Qualified Advanced Lean-Burn Technology Motor Vehicle Credit (Expired)
Like the hybrid vehicle credit, the qualified advanced lean-burn technology motor vehicle credit was the sum of two components: (1) a fuel economy credit ranging from $400 to $2,400, and (2) a conservation credit ranging from $250 to $1,000. A qualifying advanced lean-burn technology motor vehicle had to be placed in service after December 31, 2005, and before January 1, 2011.
Qualified Alternative Fuel (Clean-Fuel) Motor Vehicle Credit (Expired)
The amount of this credit is equal to an applicable percentage multiplied by the incremental cost of the qualifying vehicle. A qualified alternative fuel (clean-fuel) motor vehicle is defined as a motor vehicle that (1) is only capable of operating on an alternative fuel, (2) the original use of which commences with the taxpayer, (3) is acquired by the taxpayer for use or lease, but not for resale, and (4) is made by a manufacturer.
An alternative fuel is compressed natural gas, liquefied natural gas, liquefied petroleum gas, hydrogen, and any liquid at least 85 percent of the volume of which consists of methanol. A different calculation, which would produce a lower credit amount, applies to mixed-fuel vehicles. A qualifying alternative fuel motor vehicle must have been placed in service after December 31, 2005, and before January 1, 2011.
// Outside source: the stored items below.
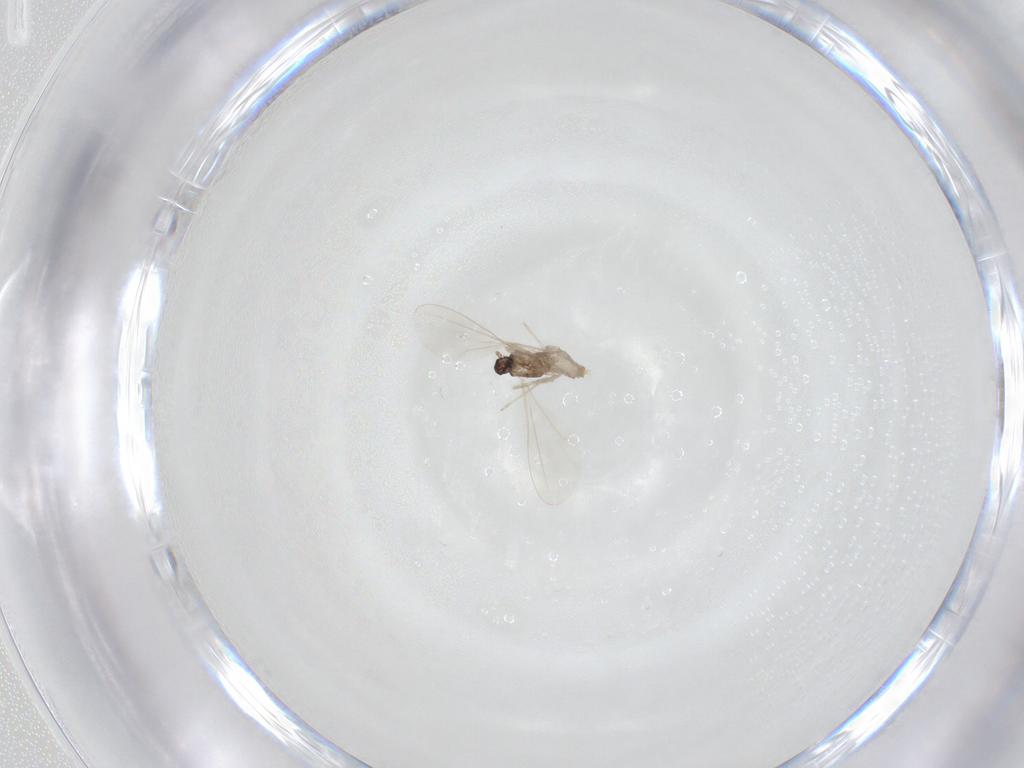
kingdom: Animalia
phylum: Arthropoda
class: Insecta
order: Diptera
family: Cecidomyiidae
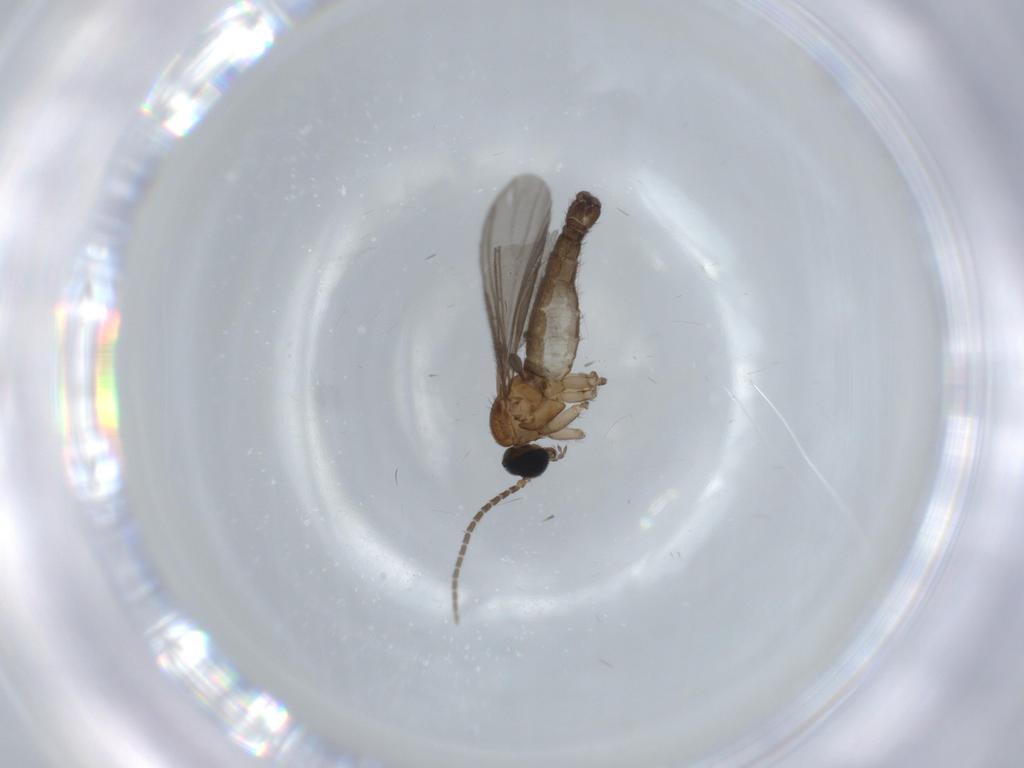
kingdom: Animalia
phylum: Arthropoda
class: Insecta
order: Diptera
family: Sciaridae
Qualified Fuel Cell Motor Vehicle Credit
The amount of the qualified fuel cell motor vehicle credit depends on the weight of the vehicle, and ranges from $8,000 ($4,000 if placed in service after 2009) to $40,000. If the qualified fuel cell motor vehicle is a passenger car or light truck, an additional credit (ranging from $1,000 to $4,000) applies if certain fuel efficiencies are met based on 2002 standards.
A qualified fuel cell motor vehicle is defined as a motor vehicle that (1) is propelled by power derived from one or more cells that convert chemical energy into electricity by mixing oxygen and hydrogen fuel that's stored on board the vehicle in any form, (2) in the case of a passenger automobile or light truck, receives an EPA certification, (3) the original use of which commences with the taxpayer, (4) is acquired for use or lease by the taxpayer and not for resale, and (5) is made by a manufacturer.
The qualified fuel cell motor vehicle credit applies to vehicles purchased after December 31, 2005, and before January 1, 2021.